(MENAFN - Arab News) There are not many Saudis who speak Malayalam, the language of Kerala in India. Then, again, there are not many Saudis whose parents hailed from the Malappuram district of Kerala.
Abdul Rahman Abdullah Yousuf, chairman of Al Fadul Freight Solutions, is a Jeddah-based businessman who exports various Saudi products to countries around the world, including the Philippines, China and Egypt.
Although Saudi born and bred, Yousuf strives to maintain good relations with Kerala by visiting his relatives there almost every year.
Speaking to Arab News, Yousuf urged all expatriates, especially those from Kerala, to consider Saudi Arabia their second home. "Keralites have created a good impression among Saudis as a peaceful, hard-working people. So you should not engage in any illegal or criminal activity that would give a bad name to you and to your country," he said.
Yousuf, who is one of the few non-Keralites who speaks Malayalam, criticized Keralites and other expatriates for making fun of Saudis in their local languages. "This is a very bad habit, which our Prophet Muhammad has prohibited us from doing."
On the home front, Yousuf supports the government's Saudization drive, saying it is essential for improving the living conditions of Saudis. "All countries would do the same thing. In the private sector, 90 percent of workers are foreigners and Labor Minister Adel Fakeih wanted to change that equation by making it 50-50. The new expatriate levy of SR 2,400 is applied on companies where Saudi workers make up less than 50 percent of the workforce," he said.

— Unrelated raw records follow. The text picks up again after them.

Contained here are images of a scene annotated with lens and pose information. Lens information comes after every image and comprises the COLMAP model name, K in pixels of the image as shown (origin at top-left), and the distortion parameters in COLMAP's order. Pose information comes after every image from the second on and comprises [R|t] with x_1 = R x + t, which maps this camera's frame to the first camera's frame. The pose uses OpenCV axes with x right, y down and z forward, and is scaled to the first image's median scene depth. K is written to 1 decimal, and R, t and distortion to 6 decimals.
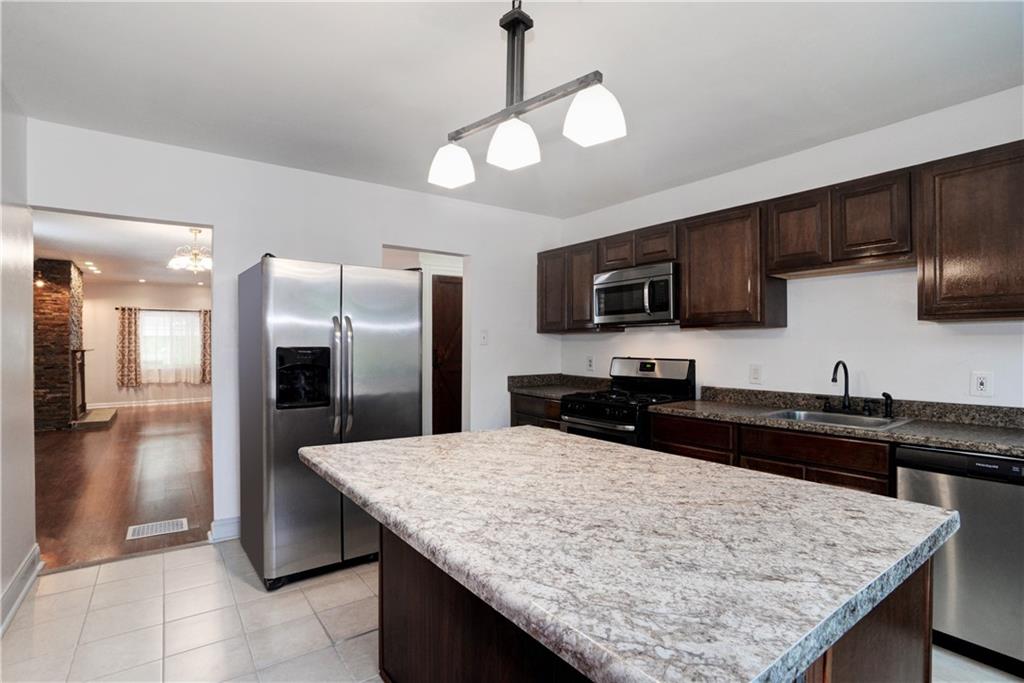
lens RADIAL K [[497.3, 0, 513.8], [0, 497.3, 345.3], [0, 0, 1]] dist [-0.077407, 0.026065]
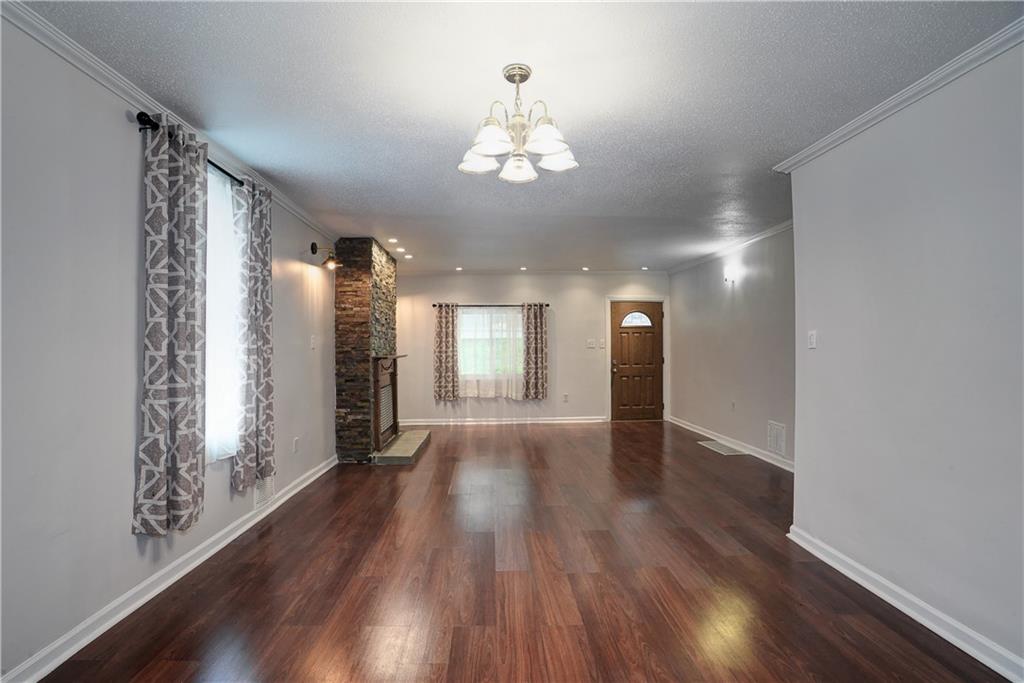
lens RADIAL K [[497.3, 0, 513.8], [0, 497.3, 345.3], [0, 0, 1]] dist [-0.077407, 0.026065]
pose [[0.833658, -0.002156, -0.552277, -0.282671], [-0.000809, 0.999987, -0.005124, -0.004274], [0.552281, 0.004718, 0.833645, 0.418495]]
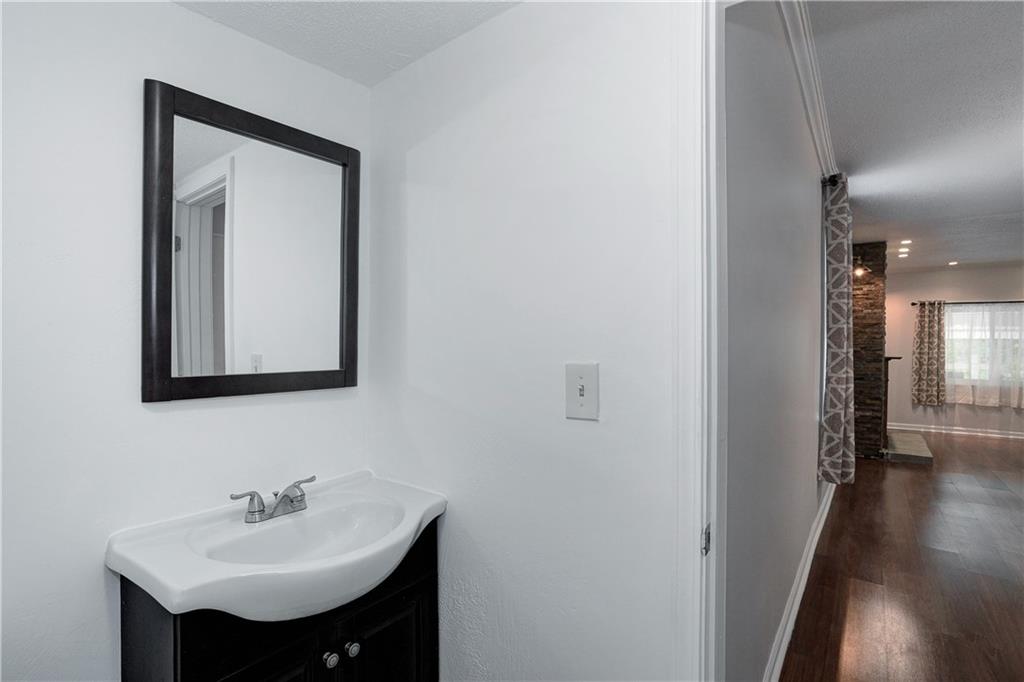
lens RADIAL K [[492.8, 0, 506.5], [0, 492.8, 348.0], [0, 0, 1]] dist [-0.082758, 0.029653]
pose [[0.277860, 0.011630, -0.960551, -0.322400], [-0.013901, 0.999871, 0.008085, -0.002209], [0.960521, 0.011106, 0.277985, 0.170900]]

Nevertheless, Yousuf urged the Labor Ministry to make sure there are enough qualified Saudis to meet private sector requirements. "For example, I need Saudis who can speak English to support my ocean freight business. Most Saudis do not know English because they learn the language at Class VI. In my opinion Saudi children should be taught English from Class 1 or LKG. It will take at least five years to get enough qualified Saudis for my job, and for that the ministry has to open more English language centers," he pointed out. Yousuf said there is currently a big demand for qualified Saudis and companies compete for them by offering huge salaries.
Yousuf also spoke about his father, Abdullah, who came to Jeddah to work for the British Embassy. He also played an important role in the early days of National Commercial Bank as he managed the bank's foreign transactions. He used to help pilgrims exchange their money and cash their checks and drafts.
Yousuf still remembers his first journey to Kerala with his father and mother when he was 13. They arrived in Malappuram at night and there was no electricity. A group of people helped them reach home with the support of torches made of dry palm fronds. In those days, most houses in Malappuram did not have electricity or running water and Yousuf forced his parents to leave for Jeddah as quickly as possible because of the difficult living conditions.
His second trip to Kerala was after his father's death. During that trip, his mother planned for him to marry her brother's daughter. Twenty-one-year-old Yousuf, who was then a Saudi Arabian Airlines employee, did not want to marry an Indian woman. But his mother, with the support of his uncles, convinced him.
"I told my mother I am a Saudia employee and I am not allowed to marry a foreigner. But she told me that she would arrange all the necessary papers for the marriage to be endorsed by Saudi authorities. She said the girl's father had died and we had to support her. Finally, I agreed to marry that 17-year-old girl.
My mother was extremely happy and she arranged the biggest wedding party in the history of that village and it continued for four days. Famous singers VM Kutty and Vilayil Valsala were invited to entertain the gathering. Since then I have been enjoying a very happy life with my wife. We have three daughters and two sons."
Yousuf also spoke about the state of Jeddah when he was a child. The city was surrounded by a wall and had three gates: Bab Jadid, Bab Sharief and Bab Makkah. The guards used to close these gates after Maghreb and nobody was allowed to enter the city. Shops were not locked during prayer times. They just put a chair outside to inform the people that there is nobody inside the shop. The city's gates were opened only in the morning.
Yousuf's family was living in Harat Sham near the British and Indian embassies. All foreign embassies were in Jeddah in those days before they were shifted to Riyadh about 20 years ago.
Yousuf is most definitely a Saudi first. But he is also a very distinguished citizen of the world.